# Back from the NAPgA rendezvous! :)



## TDG-Farms (Jul 12, 2013)

What a hoot  I was able to break away from the farm for 2 days and had a great time with my fellow pack goat peeps. Set some goaties to some great new owners. Wish it coulda lasted longer and I coulda stayed the entire time. I felt rushed but glad for the time I could attend.


----------



## ksalvagno (Oct 6, 2009)

Glad you had a good time. So did you see Goathiker?


----------



## nchen7 (Feb 25, 2013)

glad you had a great time, but......pictures pictures!!!!!

did you find any snakes in your sleeping bag?


----------



## TDG-Farms (Jul 12, 2013)

No snakes and no Goathiker. I didnt get any pictures but did get some videos. Ill post links once they are uploaded.


----------



## nancy d (Oct 5, 2007)

Videos welcome!


----------



## TDG-Farms (Jul 12, 2013)

Here is a link to a news video that the locale channel came out and did. I tried to avoid it but got caught in it at about the 25 second mark.

http://m.ktvz.com/news/Packgoat-fans-gather-in-C-O/26702210


----------



## goathiker (Apr 14, 2011)

TDG-Farms said:


> No snakes and no Goathiker. I didnt get any pictures but did get some videos. Ill post links once they are uploaded.
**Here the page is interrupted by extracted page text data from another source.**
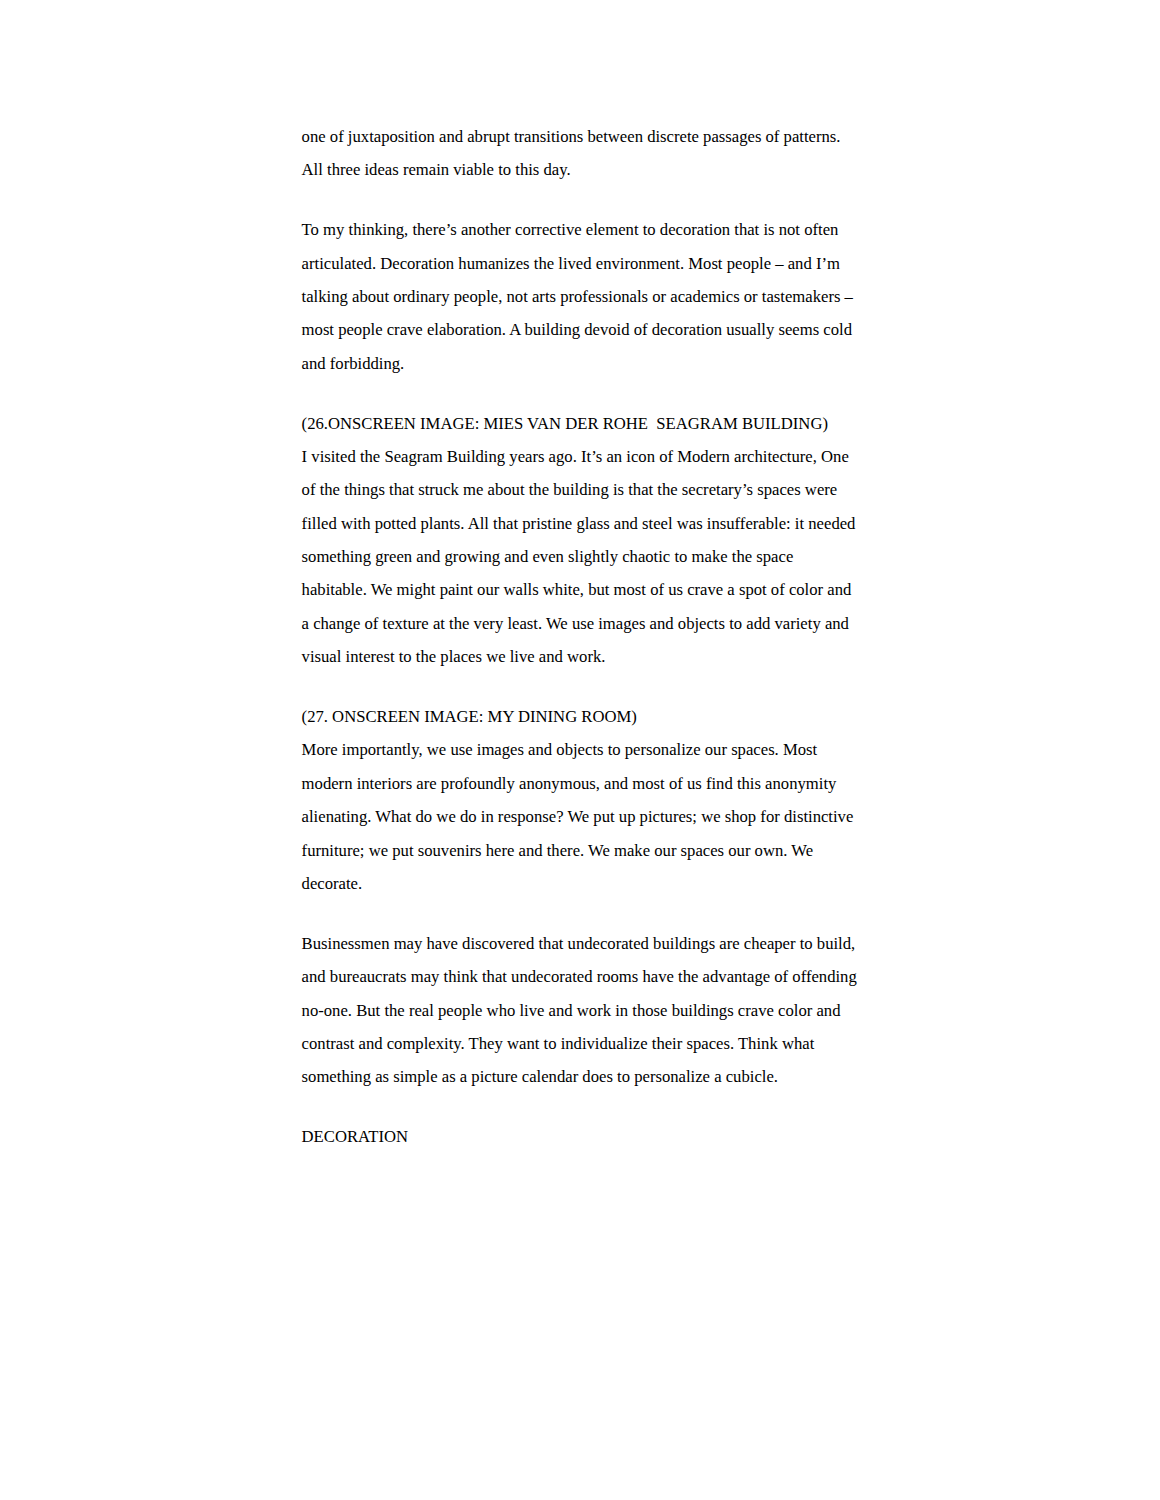one of juxtaposition and abrupt transitions between discrete passages of patterns. All three ideas remain viable to this day.
To my thinking, there’s another corrective element to decoration that is not often articulated. Decoration humanizes the lived environment. Most people – and I’m talking about ordinary people, not arts professionals or academics or tastemakers – most people crave elaboration. A building devoid of decoration usually seems cold and forbidding.
(26.ONSCREEN IMAGE: MIES VAN DER ROHE SEAGRAM BUILDING)
I visited the Seagram Building years ago. It’s an icon of Modern architecture, One of the things that struck me about the building is that the secretary’s spaces were filled with potted plants. All that pristine glass and steel was insufferable: it needed something green and growing and even slightly chaotic to make the space habitable. We might paint our walls white, but most of us crave a spot of color and a change of texture at the very least. We use images and objects to add variety and visual interest to the places we live and work.
(27. ONSCREEN IMAGE: MY DINING ROOM)
More importantly, we use images and objects to personalize our spaces. Most modern interiors are profoundly anonymous, and most of us find this anonymity alienating. What do we do in response? We put up pictures; we shop for distinctive furniture; we put souvenirs here and there. We make our spaces our own. We decorate.
Businessmen may have discovered that undecorated buildings are cheaper to build, and bureaucrats may think that undecorated rooms have the advantage of offending no-one. But the real people who live and work in those buildings crave color and contrast and complexity. They want to individualize their spaces. Think what something as simple as a picture calendar does to personalize a cubicle.
DECORATION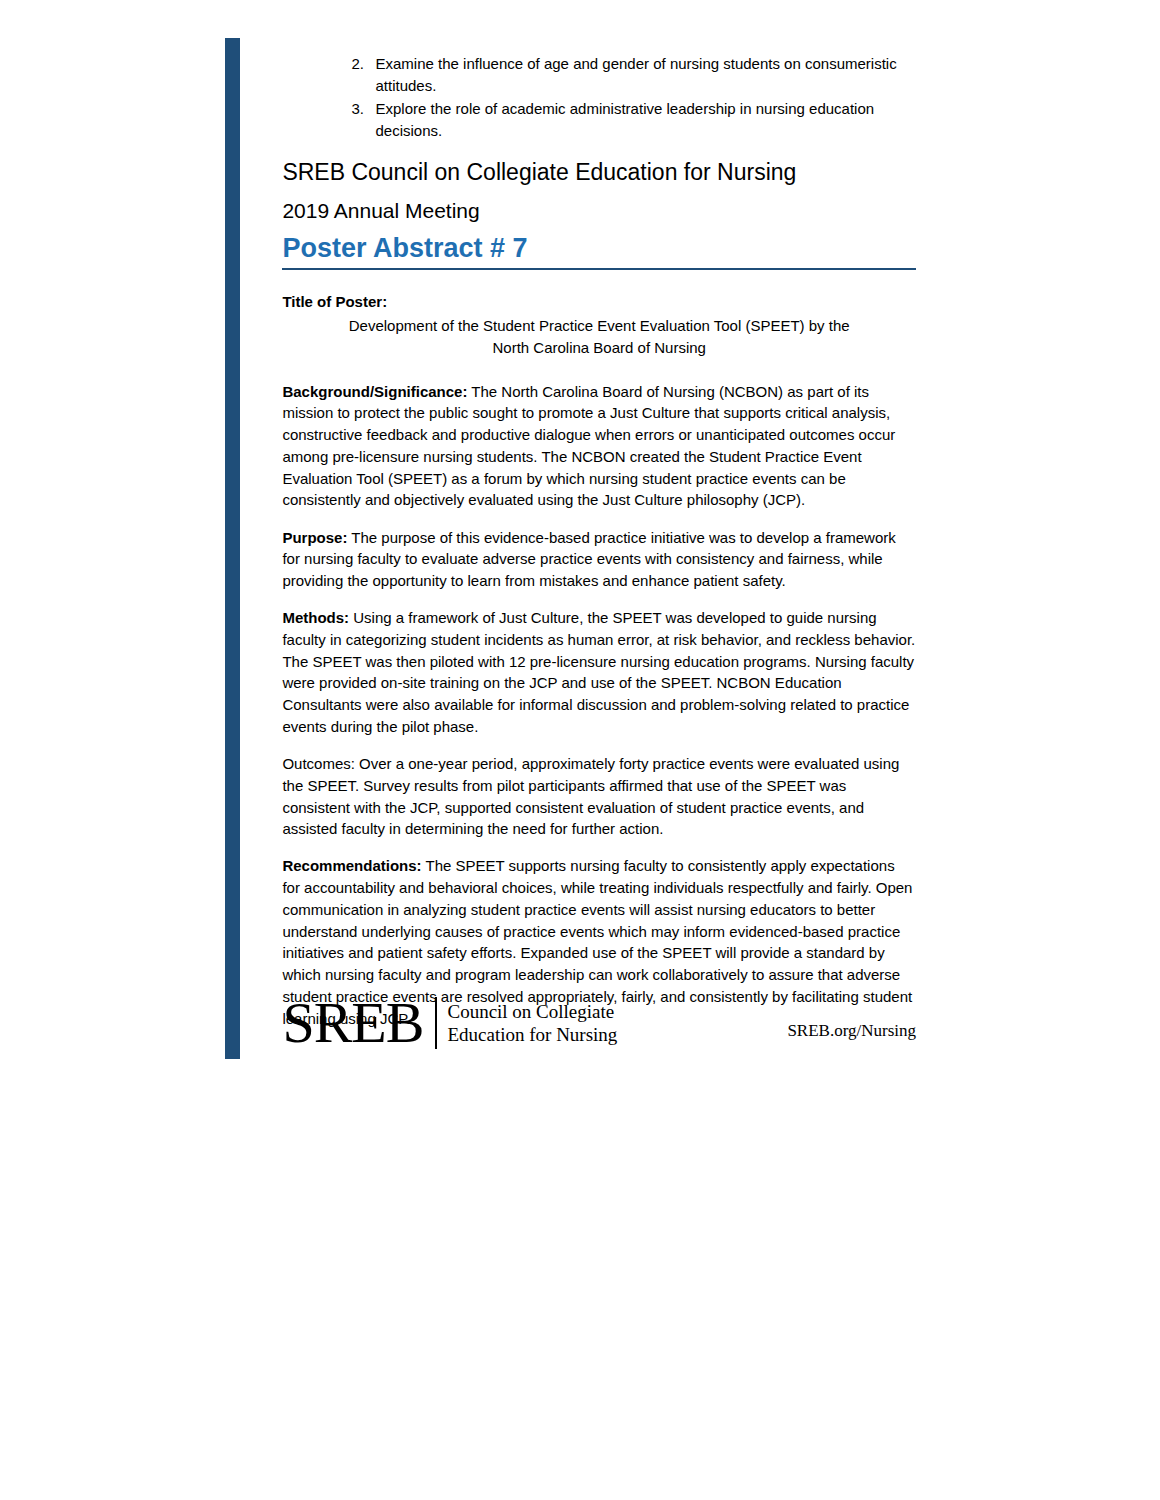2. Examine the influence of age and gender of nursing students on consumeristic attitudes.
3. Explore the role of academic administrative leadership in nursing education decisions.
SREB Council on Collegiate Education for Nursing
2019 Annual Meeting
Poster Abstract # 7
Title of Poster:
Development of the Student Practice Event Evaluation Tool (SPEET) by the
North Carolina Board of Nursing
Background/Significance: The North Carolina Board of Nursing (NCBON) as part of its mission to protect the public sought to promote a Just Culture that supports critical analysis, constructive feedback and productive dialogue when errors or unanticipated outcomes occur among pre-licensure nursing students. The NCBON created the Student Practice Event Evaluation Tool (SPEET) as a forum by which nursing student practice events can be consistently and objectively evaluated using the Just Culture philosophy (JCP).
Purpose: The purpose of this evidence-based practice initiative was to develop a framework for nursing faculty to evaluate adverse practice events with consistency and fairness, while providing the opportunity to learn from mistakes and enhance patient safety.
Methods: Using a framework of Just Culture, the SPEET was developed to guide nursing faculty in categorizing student incidents as human error, at risk behavior, and reckless behavior. The SPEET was then piloted with 12 pre-licensure nursing education programs. Nursing faculty were provided on-site training on the JCP and use of the SPEET. NCBON Education Consultants were also available for informal discussion and problem-solving related to practice events during the pilot phase.
Outcomes: Over a one-year period, approximately forty practice events were evaluated using the SPEET. Survey results from pilot participants affirmed that use of the SPEET was consistent with the JCP, supported consistent evaluation of student practice events, and assisted faculty in determining the need for further action.
Recommendations: The SPEET supports nursing faculty to consistently apply expectations for accountability and behavioral choices, while treating individuals respectfully and fairly. Open communication in analyzing student practice events will assist nursing educators to better understand underlying causes of practice events which may inform evidenced-based practice initiatives and patient safety efforts. Expanded use of the SPEET will provide a standard by which nursing faculty and program leadership can work collaboratively to assure that adverse student practice events are resolved appropriately, fairly, and consistently by facilitating student learning using JCP.
SREB
Council on Collegiate
Education for Nursing
SREB.org/Nursing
Ha, Goathiker walked right by you and petted Legion twice. :lol:


----------



## Scottyhorse (Feb 11, 2013)

I was there with Jill too! :laugh: We found a toad.... but it was too early before you got here. There was also a toad in one of the toilette's, but we decided not to try and catch that one :lol: No snakes, though...


----------



## goathiker (Apr 14, 2011)

Well, we did see a little Ribbon snake but, we decided it would be mean to take it from the creek not knowing if it would get put back.


----------



## Scottyhorse (Feb 11, 2013)

Oh yeah, he was a little cutie


----------



## TDG-Farms (Jul 12, 2013)

WHAT?!?!?! Why didnt you say hello and introduce yourselves? Id of gladly taken a snake (or a toad) in the sleeping bag for a chance to say howdy


----------



## goathiker (Apr 14, 2011)

Actually, we did the potluck/auction thing and had planned to introduce ourselves in the morning after giving you a good chance to spot us. You had disappeared already went I went looking for you the next day.


----------



## Scottyhorse (Feb 11, 2013)

:laugh:


----------



## TDG-Farms (Jul 12, 2013)

Ah poop. Ya I was out at 6 am. Had to be back with enough time to get unpacked, ready for work and to do chores.


----------



## NubianFan (Jun 3, 2013)

Oh you guys I can't believe y'all didn't even connect with each other. Sheesh, I am gonna have to come to the great northwest and hang out at the next one....


----------



## goathiker (Apr 14, 2011)

The next one will be in Idaho near Yellowstone Park...


----------



## NubianFan (Jun 3, 2013)

Well we can dig Lacie a tater while we are there....


----------



## Scottyhorse (Feb 11, 2013)

goathiker said:


> The next one will be in Idaho near Yellowstone Park...


The next Rendy? Hmm, wonder if we could make that one..


----------



## TDG-Farms (Jul 12, 2013)

I heard it was going to by in Wyoming maybe. Granted, either one is beyond my travel range.


----------



## goathiker (Apr 14, 2011)

Nah, it was just outside of Wyoming last year...It has to be Idaho or Washington next year.


----------